Cerpen 2 : Siluet Imajinasi

Siluet Imajinasi
Karya: Nandy Bosky Hatta

Nama saya Andy Terry Putra biasa dipanggil Andy, saya seorang wartawan yang memiliki jam terbang yang cukup, karena 5 tahun bekerja di salah satu media cetak terkenal di Indonesia. Suatu hari saya disuruh mewawancarai seorang putus asa yang ingin mengakhiri hidupnya. Saya menggurutu didalam hati kenapa sih harus mewawancarai seseorang yang tidak memiliki hasrat hidup. Sedangkan diluarsana masih banyak orang hebat dengan segudang prestasi yang bisa memberikan inspirasi bagi banyak orang daripada hanya mendengar kata-kata putus asa orang ini. Ketika saya memulai wawancara itu, seperti biasa saya sudah menebaknya pasti membosankan kata-kata yang dilontarkan pria yang mengaku bernama Danish ini. Namun, ketika saya tanyakan alasan dia melakukannya suatu ceritapun tercipta yang mematahkan opiniku sebelumnya yang merasakan bahwa sangat membosankan mewawancarai orang yang ingin mati ini. Kira-kira seperti ini ceritanya jika menggunakan bahasa saya.
*****
Aku seorang Papua dengan segudang prestasi katanya. Aku banyak memenangkan berbagai macam kejuaraan dibidang akademis maupun olahraga. Dengan banyaknya prestasi yang ku raih, aku pun berhasil masuk universitas terbaik di Indonesia. Ternyata perbedaan warna kulit bukan menjadi alasan untukku tidak berprestasi dikota super sibuk Jakarta, aku pun lulus dengan gelar cumlaude dan mendapat beasiswa ke Jepang.

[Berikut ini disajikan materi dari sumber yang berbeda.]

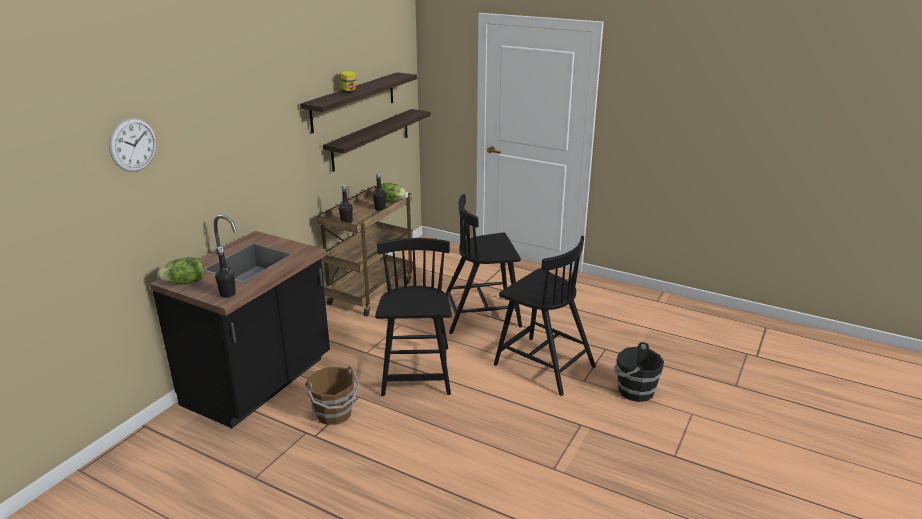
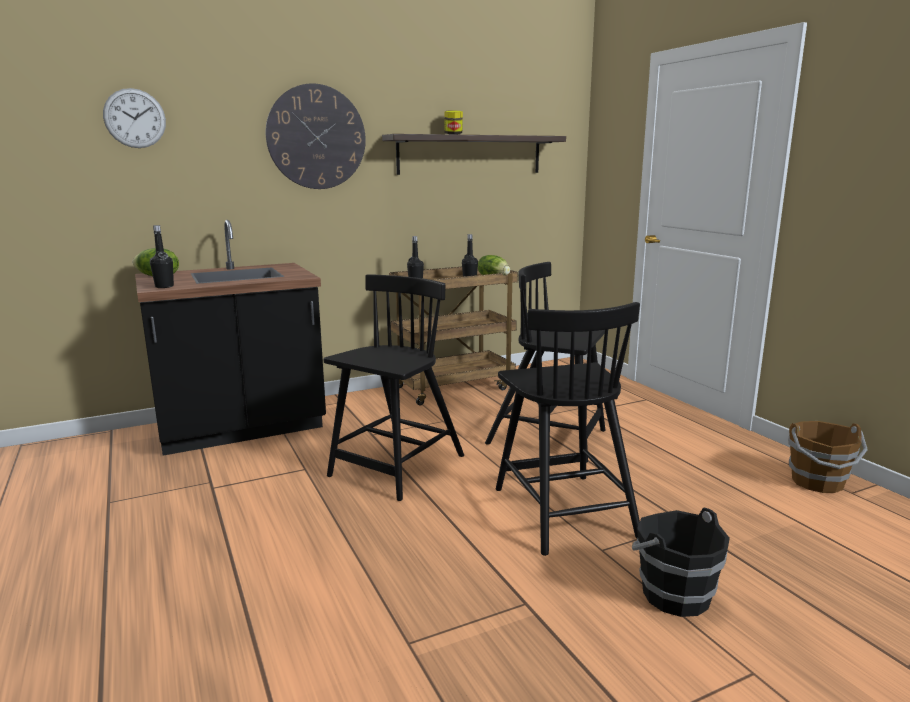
camera: 35 degrees right, 10 degrees down
(259, 119) = (316, 137): none -> wall clock
(334, 414) = (259, 475): brown bucket -> brown bucket (818, 482)
(371, 139) = (496, 208): shelf -> none

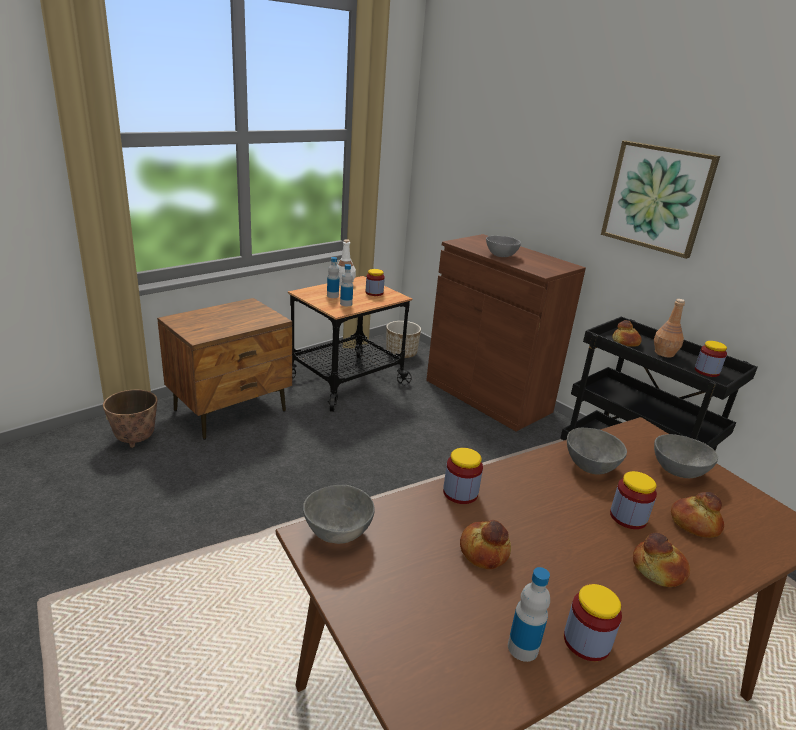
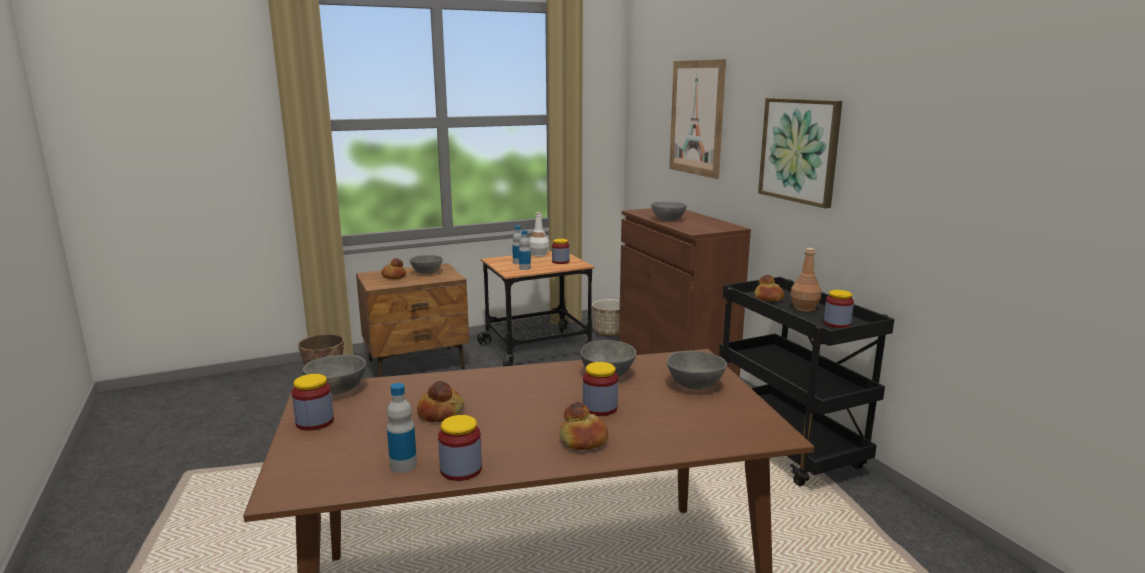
camera: 20 degrees right, 10 degrees down
(241, 314) = (427, 273): none -> grey bowl
(460, 493) = (463, 379): jar -> jar (315, 422)
(519, 147) = (696, 118): none -> picture
(694, 524) = (661, 419): bread -> bread (394, 276)

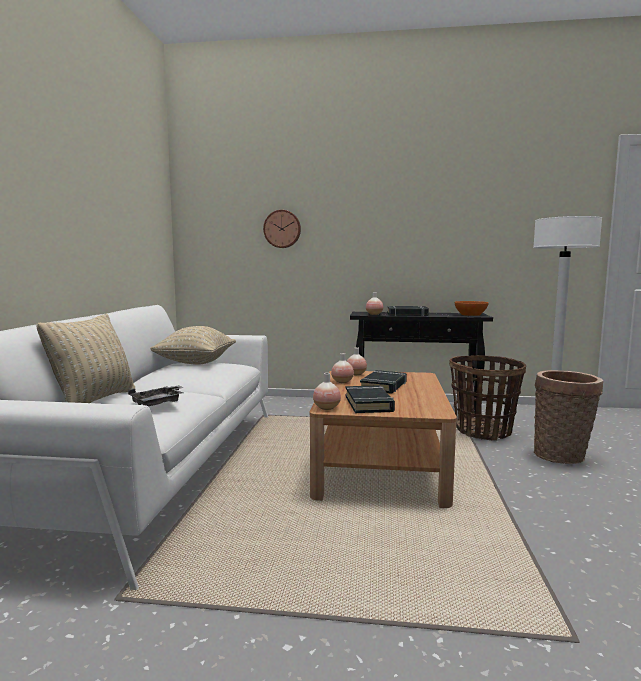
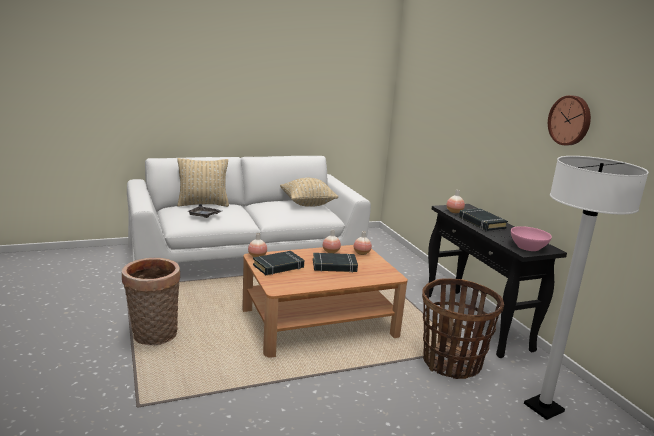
camera: 60 degrees right, 10 degrees up
(282, 229) = (445, 108): wall clock -> wall clock (570, 120)
(470, 314) = (528, 247): orange bowl -> pink bowl
(562, 456) = (429, 411): basket -> basket (153, 336)

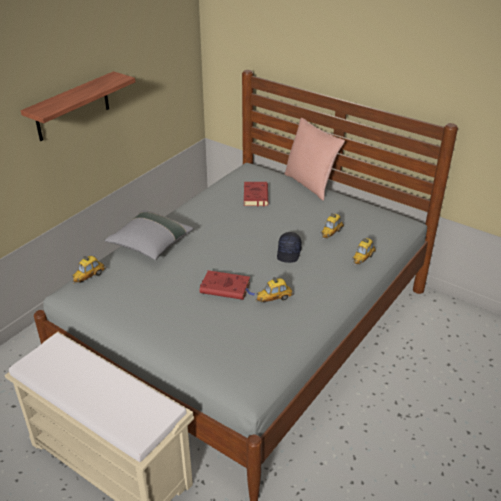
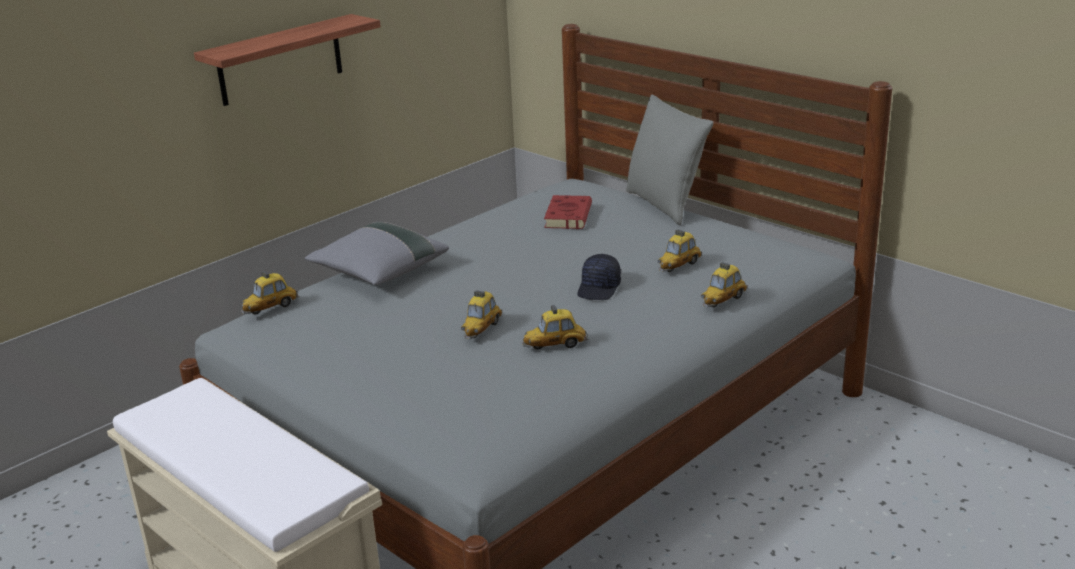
camera: 10 degrees right, 10 degrees down
(226, 288) = (481, 329): red book -> toy car
(310, 184) = (665, 205): pink pillow -> grey pillow

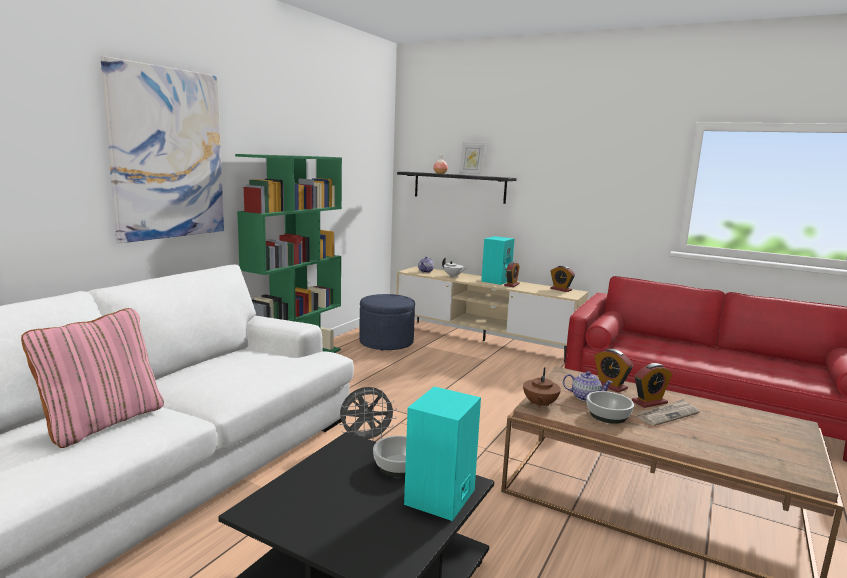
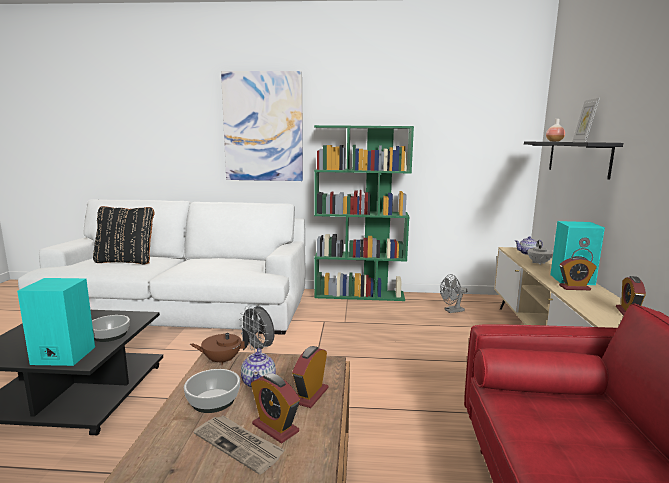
camera: 65 degrees right, 0 degrees up
(103, 422) = (126, 261): pink pillow -> black pillow
(386, 342) = (451, 311): blue ottoman -> grey fan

Aku pergi ke Jepang bersama seorang teman saya asal Bogor yang bernama Aditya, dia adalah teman yang baik dan menyenangkan. Aku dan Aditya berasal dari universitas, fakultas yang sama, dan sama-sama cumlaude. Setelah aku dan Aditya sampai di Jepang kami tinggal diasrama yang disediakan oleh kampus. Banyak kendala yang aku dan Aditya hadapi terutama bahasanya. Orang disana banyak menggunakan bahasa ibu, hanya sebagian saja yang bisa menggunakan bahasa Inggris. Menurut ku hal seperti ini sama seperti yang terjadi di Indonesia, bahkan mungkin lebih parah, karena ada yang tidak bisa menggunakan bahasa Indonesia dengan baik.
Hari pertama kuliah di Jepang sama seperti Indonesia, ospek menjadi menu utama di hari pertama. Bedanya, di Jepang tidak ada budaya kekerasan yang ditujukan kepada junior atau pun mempermalukan junior. Di Jepang ospek dikemas kreatif dengan pameran jurusan oleh para senior. Setelah berkeliling pameran, aku dan Aditya merasa capai dan beristirahat disebuah bangku taman. Tidak sengaja wajahku ku palingkan ke kanan terlihat seorang gadis oriental berambut panjang dengan postur proposional menurutku sedang melihat-lihat pameran tersebut. Saya pun menghampirinya. Entah keberanian itu datang darimana, karena sebelumnya saja aku hampir pingsan ketika wanita yang aku sukai menyapa ku. Mungkin karena terlalu terpesona, aku tetap melanjutkan langkah demi langkah menggapai tempat berdirinya gadis itu walau dengan langkah kaki yang rasanya kaki ini ingin lepas saja.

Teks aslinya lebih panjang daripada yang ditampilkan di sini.